In tempi di guerra la propaganda immancabilmente fiorisce; ha
il compito di motivare la gente a partecipare, o quantomeno indurla a tacere. Questa complicità si ottiene singolarmente mostrando noi come giuste vittime, e il nemico come un mostro disumano.
Un attacco militare frontale ad un’organizzazione di guerriglia
in un’area densamente popolata, e per lo più sotto assedio, non può che provocare un massacro di civili inermi. Chiunque può capirlo, ma solo una massiccia campagna propagandistica può manipolare le menti ad accettarlo. Da israeliani e da ebrei ne siamo tra i principali destinatari. Da esseri umani abbiamo il dovere di sforzarci a renderci conto dei meccanismi di questa propaganda per scorgere la realtà che si cela dietro di essa.
Partiamo da ciò che non viene mostrato. I civili Palestinesi della
striscia di Gaza - donne, uomini e sopratutto bambini (metà della popolazione!) - sono da tempo isolati, rinchiusi, quasi invisibili all’opinione pubblica israeliana. Ora, anche dopo tre settimane di bombardamenti, l’effettivo grado di devastazione, morte e sofferenza inflitte a questa popolazione, l’orrore di questa guerra, non arriva alla maggior parte degli israeliani, soprattutto a chi si limita a guardare la TV. Le immagini mostrate dai telegiornali - più di macerie che di volti umani - sono poche, e comunque inserite in un contesto ben preciso – quello di ogni nostro sforzo, ampiamente documentato, per minimizzare ed aiutare le vittime della guerra, quasi fossero state colpite da un terremoto o da uno tsunami.
Poi c’è quello che invece viene mostrato, anzi martellato: le
pene dei nostri. Queste vengono riportate in ogni dettaglio: immagini di danni causati dai razzi, testimonianze, e nel conteggio delle vittime - anche persone affette da attacchi di ansia (dovessimo contarle anche a Gaza...). Per non parlare dei danni economici della guerra – fabbriche, bar e centri commerciali deserti. Tutto fa capire quant’è dura questa guerra per gli abitanti del mezzogiorno israeliano. Ovviamente si tratta di vere vittime, reali problemi, giuste paure di civili innocenti. Il problema sta nel fatto che tutto questo serve a far tacere le coscienze, a distogliere l’attenzione da un male assai maggiore, a giustificare le atrocità che le stesse forze armate israeliane infliggono ai residenti di Gaza: un milione e mezzo di persone sotto assedio, centinaia di bambini uccisi, interi quartieri rasi al suolo.

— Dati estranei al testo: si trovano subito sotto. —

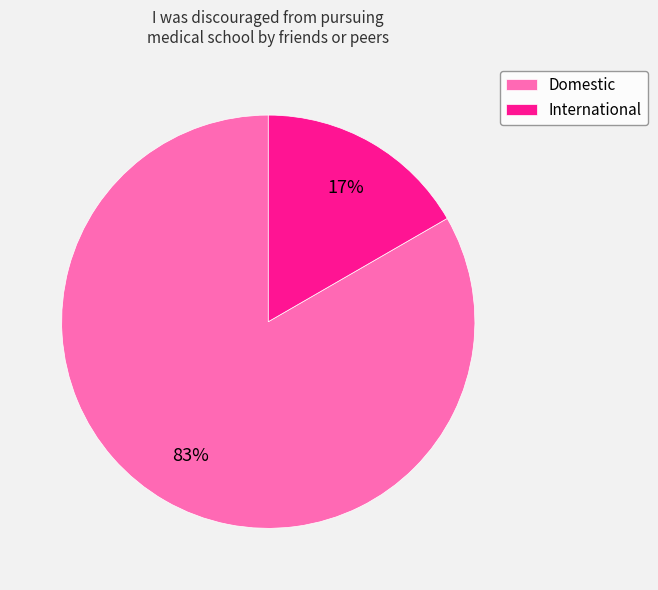

Which slice is the largest?

Domestic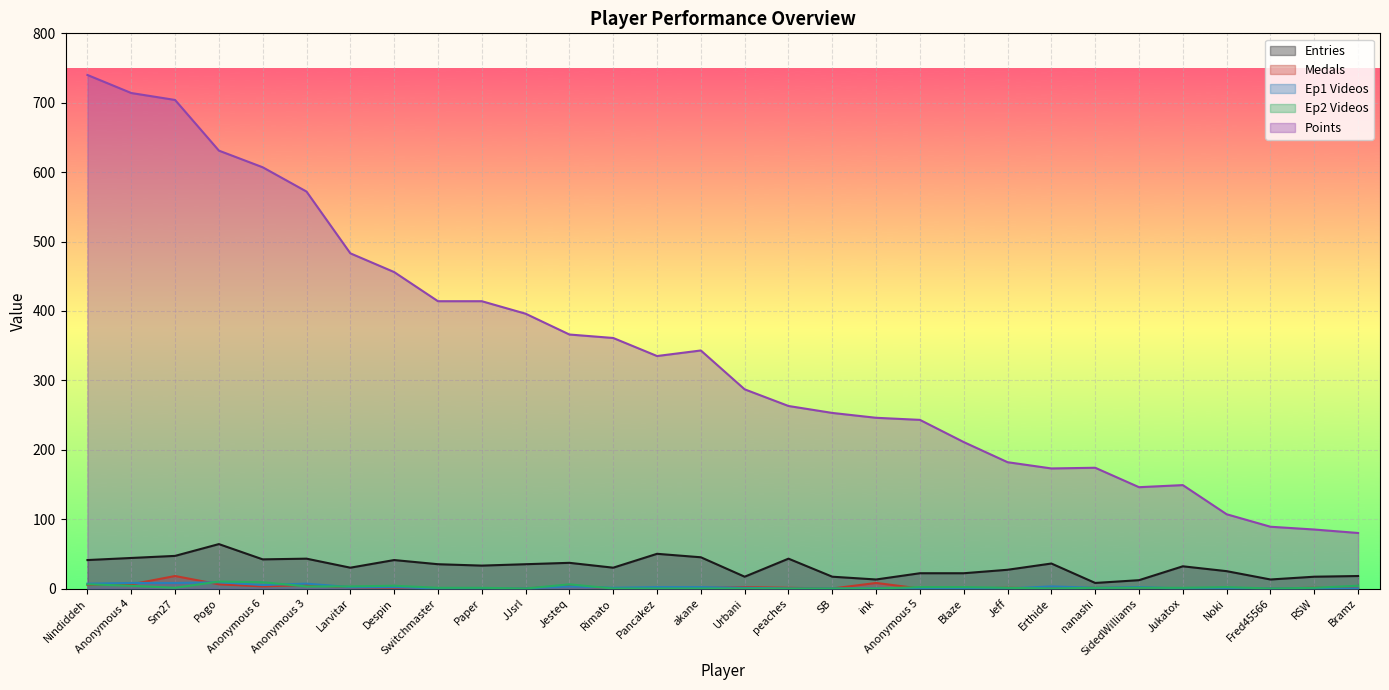

What is the greatest value displayed?

740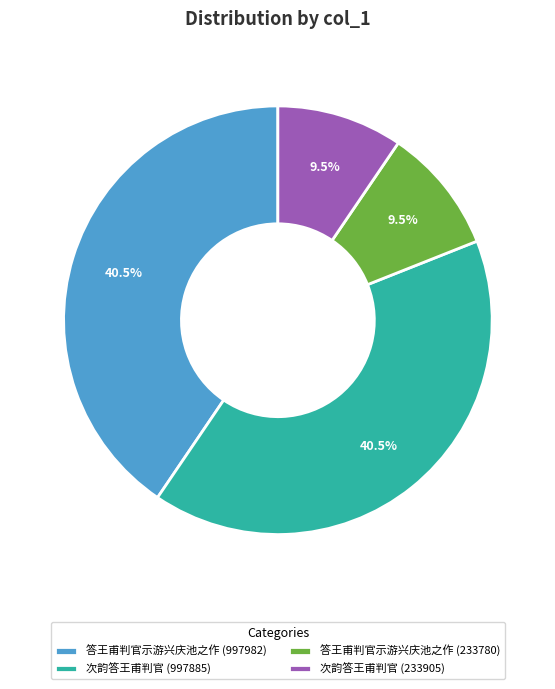

What is the ratio of the value at 答王甫判官示游兴庆池之作 (997982) to the value at 次韵答王甫判官 (997885)?

1.0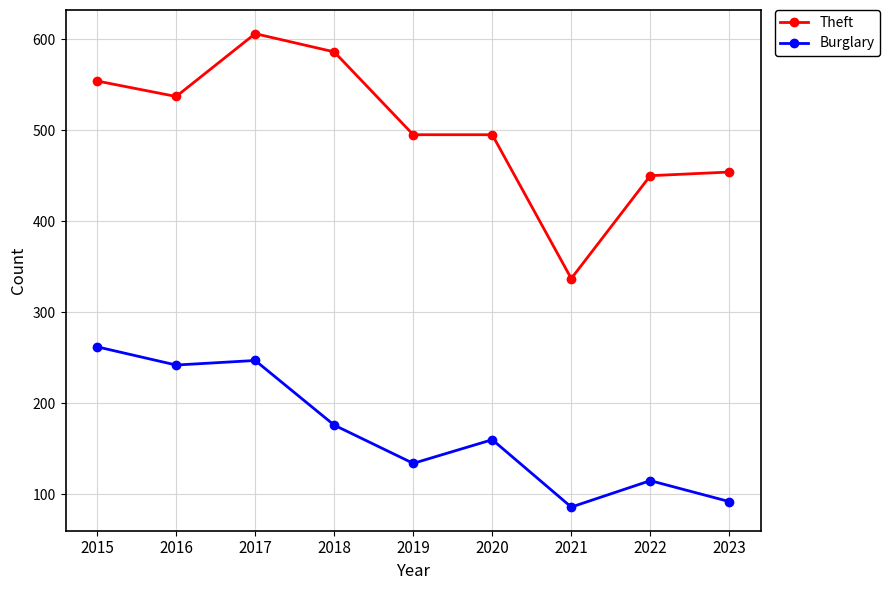

At which label does Theft reach its minimum?

2021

Lo stesso vale per Gilad Shalit, soldato israeliano catturato da
Hamas nel 2006 in un attacco contro un avamposto militare sul confine con la striscia di Gaza. La preoccupazione per Shalit è comprensibile, ma ancor più dello spazio mediatico sproporzionato a lui dedicato, sorprende l’appello del Ministro degli Esteri Tzipi Livni alla Croce Rossa perché intervenga nei confronti di Shalit proprio mentre a Gaza Israele viola la legge internazionale attaccando civili inermi.
Essenziale, oltre a darci la sensazione di essere noi le vere
vittime della situazione, è inculcare un forte senso di paura. Ma Hamas anche in questi giorni in cui ha lanciato centinaia di razzi (quasi tutti fai-da-te) in territorio israeliano, non riesce che a colpire pochi individui e a causare limitati danni materiali. Questa organizzazione non dà l’impressione di porre una reale minaccia all’esistenza dello Stato d’Israele... Però - si spiega – dietro Hamas ci sono forti potenze - la Siria, l’Iran, Al Qaeda, il movimento islamista intero. Potenze che ci vogliono annientare (ma dove sono tutte le armi iraniane a Gaza? Dov’è il coordinamento tra Gaza e Teheran quando Ahmedinejad rimane intransigente mentre Hamas si dice disposto a tregue ed arriva anche ad accettare – se approvata in plebiscito – una soluzione di due stati?).
Per rimuovere l’ultimo ostacolo alla collaborazione, occorre
disconoscere l’umanità del nemico. E quindi lo si presenta come una massa indistinta di terroristi appartenenti ad una “cultura della morte” (contrapposta alla nostra “cultura della vita”), una cultura piena di odio gratuito, che lo induce persino “ad usare i bambini come scudi umani” (ma dove nascondere i bambini in una zona così densamente abitata?), chiare “dimostrazioni” che si tratta di veri e propri mostri spietati.
Guardiamoci bene dalla propaganda, non solo da questa ma da
tutte, perché, per dirla con Aldous Huxley “quando si pensa ad uomini e donne particolari semplicemente come a dei rappresentanti di una classe, che è stata in precedenza definita come il “male”, ... allora la ripugnanza che si prova a ferire o ad uccidere scompare.”